→ Exercises:
1. Using the Canadian payments article, state whether each of the following agrees with it: (a) the Symposium discussed was CPPO's tenth annual one; (b) stablecoins have long been central to mainstream payments operations; (c) someone from Wealthsimple took part in the "Inside the 'Neo' Normal" panel. Answer each with yes or no and quote the words from the article that decide it.
2. Resume the Canadian payments article, picking up right after its final sentence.

→ Text excerpt:
CPPO 2026: Three Forces Reshaping Canadian Payments

Most Canadians experience payments as effortless: tap your phone, send an e-transfer, pay a bill, move on.
But under the surface, the system is changing fast.
CPPO’s 10th annual Symposium brought the clearest signals together: Visa and Wealthsimple moving stablecoin settlement into live pilots, Visa and Mastercard advancing agentic commerce toward production, and digital-first banks expanding past the “challenger” label through scale and acquisition.
For financial services leaders, this creates a practical challenge. The market isn’t waiting for perfect clarity, and the cost of standing still keeps rising. CPPO’s discussions on fraud, infrastructure modernization, and the “Neo” normal pointed to the same reality: the window to adapt is narrowing.
Here are the three shifts that felt most material, and what they mean for anyone operating in financial services.
1) Stablecoins are here, and they’re showing up in settlement
For years, stablecoins lived in a contained box: relevant to crypto markets, maybe useful for cross-border experimentation, but far from mainstream payments operations. That box is getting smaller.
At CPPO, one of the clearest signals came from the “Inside the ‘Neo’ Normal” panel, where Wealthsimple’s Director of Payments Compliance and Operations discussed the realities of building and operating modern payments infrastructure. Combined with recent announcements from Wealthsimple and Visa, the message was difficult to ignore: stablecoin settlement is no longer theoretical—it has moved into live, controlled pilots with major network support.

→ Material:
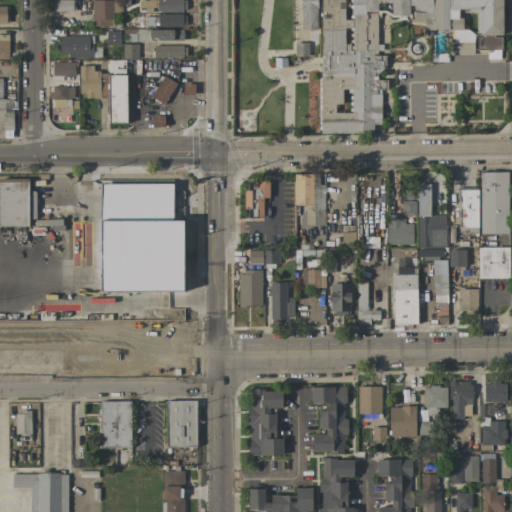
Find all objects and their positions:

→ Responses to the tasks:
1.
(a) Yes: "CPPO’s 10th annual Symposium"
(b) No: "far from mainstream payments operations"
(c) Yes: "Wealthsimple’s Director of Payments Compliance and Operations discussed the realities of building and operating modern payments infrastructure"

2.
What stands out:
- Visa expanded its global stablecoin strategy to Canada through a collaboration with Wealthsimple, bringing Canada into a broader pilot program already processing substantial settlement volume. (PYMNTS)
- Wealthsimple tested instant credit-card settlement using the USDC stablecoin with volunteer employees, aiming to replace conventional bank transfers in the settlement flow. (The Globe and Mail)
- Visa’s global stablecoin settlement volume has been cited at a $7B annualized run rate as of March 2026. (PYMNTS)
- Visa Canada has been clear that other Canadian banks and fintechs are expected to follow.
What this means in practice: A “wait and see” posture now carries real opportunity cost. If stablecoin settlement is proving out in well-scoped pilots, the next phase becomes operational. Teams need a view on governance, risk, controls, reconciliation, reporting, and how stablecoin-based settlement fits alongside existing treasury and payments processes.
Execution gap to watch: Many organizations can run a proof of concept. Far fewer can operate stablecoin settlement in production-like environments while maintaining the auditability, monitoring, and risk controls regulators and stakeholders expect.
2) Agentic AI is arriving, and the control model needs to catch up
Two CPPO sessions captured the direction of travel: “The Agents Are Here: Preparing for the Next Era of Commerce” (featuring Visa’s Head of Digital Performance & AI Consulting) and “Prepaid, But Programmable: Trust, Control, and the Rise of Agentic Commerce” (featuring KOHO and Mastercard).
The discussion wasn't about whether AI will change commerce. It was about what happens when agentic AI starts acting on behalf of customers.
In practical terms, agentic payments refer to transactions initiated, managed, and executed by AI systems acting autonomously with delegated authority. (Fenwick)
That introduces new levels of convenience: fewer steps at checkout, automated subscription management, intelligent routing, proactive fraud prevention, and more responsive customer support. It also opens up a new risk surface: identity, authorization, and accountability.
If an AI agent can shop, subscribe, reorder, and move money on someone’s behalf, institutions need a way to confirm what that agent is allowed to do and how that authority is governed. Without a "Know Your Agent" framework, agentic commerce could create entirely new categories of fraud, dispute, and compliance risk.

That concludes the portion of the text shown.